Audiocraft

Audiocraft is a PyTorch library for deep learning research on audio generation. At the moment, it contains the code for MusicGen, a state-of-the-art controllable text-to-music model.

MusicGen

Audiocraft provides the code and models for MusicGen, a simple and controllable model for music generation. MusicGen is a single stage auto-regressive Transformer model trained over a 32kHz EnCodec tokenizer with 4 codebooks sampled at 50 Hz. Unlike existing methods like MusicLM, MusicGen doesn't require a self-supervised semantic representation, and it generates all 4 codebooks in one pass. By introducing a small delay between the codebooks, we show we can predict them in parallel, thus having only 50 auto-regressive steps per second of audio. Check out our sample page or test the available demo!

Installation

Audiocraft requires Python 3.9, PyTorch 2.0.0, and a GPU with at least 16 GB of memory (for the medium-sized model). To install Audiocraft, you can run the following:

# Best to make sure you have torch installed first, in particular before installing xformers.
# Don't run this if you already have PyTorch installed.
pip install 'torch>=2.0'
# Then proceed to one of the following
pip install -U audiocraft  # stable release
pip install -U git+https://[email protected]/facebookresearch/audiocraft#egg=audiocraft  # bleeding edge
pip install -e .  # or if you cloned the repo locally

Usage

We offer a number of way to interact with MusicGen:

You can play with MusicGen by running the jupyter notebook at demo.ipynb locally, or use the provided colab notebook.
You can use the gradio demo locally by running python app.py.
Finally, a demo is also available on the facebook/MusicGen HuggingFace Space (huge thanks to all the HF team for their support).

API

We provide a simple API and 4 pre-trained models. The pre trained models are:

small: 300M model, text to music only - 🤗 Hub
medium: 1.5B model, text to music only - 🤗 Hub
melody: 1.5B model, text to music and text+melody to music - 🤗 Hub
large: 3.3B model, text to music only - 🤗 Hub

We observe the best trade-off between quality and compute with the medium or melody model. In order to use MusicGen locally you must have a GPU. We recommend 16GB of memory, but smaller GPUs will be able to generate short sequences, or longer sequences with the small model.

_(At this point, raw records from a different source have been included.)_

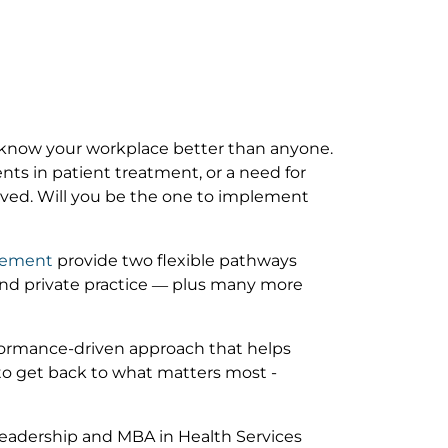
 know your workplace better than anyone.
ts in patient treatment, or a need for
ved. Will you be the one to implement
agement
provide two flexible pathways
nd private practice — plus many more
rformance-driven approach that helps
e to get back to what matters most -
Leadership and MBA in Health Services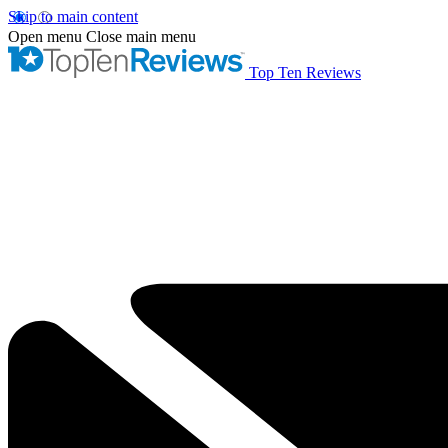
Skip to main content
Open menu
Close main menu
Top Ten Reviews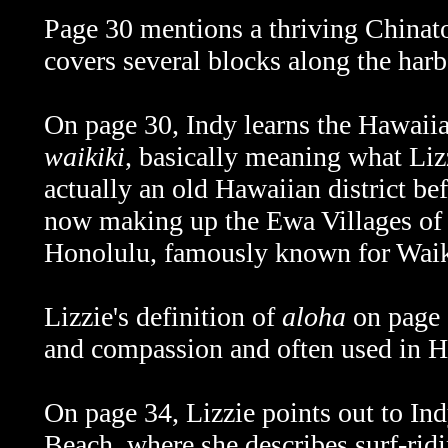
Page 30 mentions a thriving Chinatow
covers several blocks along the harbo
On page 30, Indy learns the Hawaii
waikiki
, basically meaning what Li
actually an old Hawaiian district bef
now making up the Ewa Villages o
Honolulu, famously known for Waik
Lizzie's definition of
aloha
on page 3
and compassion and often used in Ha
On page 34, Lizzie points out to In
Beach, where she describes surf-r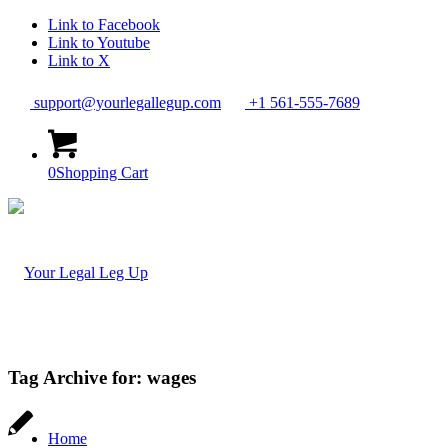
Link to Facebook
Link to Youtube
Link to X
support@yourlegallegup.com
+1 561-555-7689
0
Shopping Cart
Tag Archive for:
wages
Home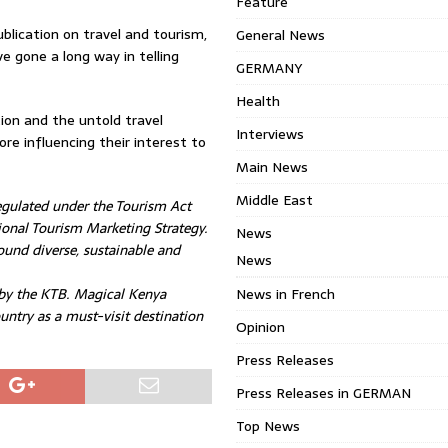
Feature
blication on travel and tourism,
General News
 gone a long way in telling
GERMANY
Health
on and the untold travel
Interviews
re influencing their interest to
Main News
Middle East
egulated under the Tourism Act
onal Tourism Marketing Strategy.
News
und diverse, sustainable and
News
 by the KTB. Magical Kenya
News in French
untry as a must-visit destination
Opinion
Press Releases
Press Releases in GERMAN
Top News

Note: Please make sure to have ffmpeg installed when using newer version of torchaudio. You can install it with:

apt-get install ffmpeg

See after a quick example for using the API.

import torchaudio
from audiocraft.models import MusicGen
from audiocraft.data.audio import audio_write

model = MusicGen.get_pretrained('melody')
model.set_generation_params(duration=8)  # generate 8 seconds.
wav = model.generate_unconditional(4)    # generates 4 unconditional audio samples
descriptions = ['happy rock', 'energetic EDM', 'sad jazz']
wav = model.generate(descriptions)  # generates 3 samples.

melody, sr = torchaudio.load('./assets/bach.mp3')
# generates using the melody from the given audio and the provided descriptions.
wav = model.generate_with_chroma(descriptions, melody[None].expand(3, -1, -1), sr)

for idx, one_wav in enumerate(wav):
    # Will save under {idx}.wav, with loudness normalization at -14 db LUFS.
    audio_write(f'{idx}', one_wav.cpu(), model.sample_rate, strategy="loudness")

Model Card

See the model card page.

FAQ

Will the training code be released?

Yes. We will soon release the training code for MusicGen and EnCodec.

Citation

@article{copet2023simple,
      title={Simple and Controllable Music Generation},
      author={Jade Copet and Felix Kreuk and Itai Gat and Tal Remez and David Kant and Gabriel Synnaeve and Yossi Adi and Alexandre Défossez},
      year={2023},
      journal={arXiv preprint arXiv:2306.05284},
}

License

The code in this repository is released under the MIT license as found in the LICENSE file.
The weights in this repository are released under the CC-BY-NC 4.0 license as found in the LICENSE_weights file.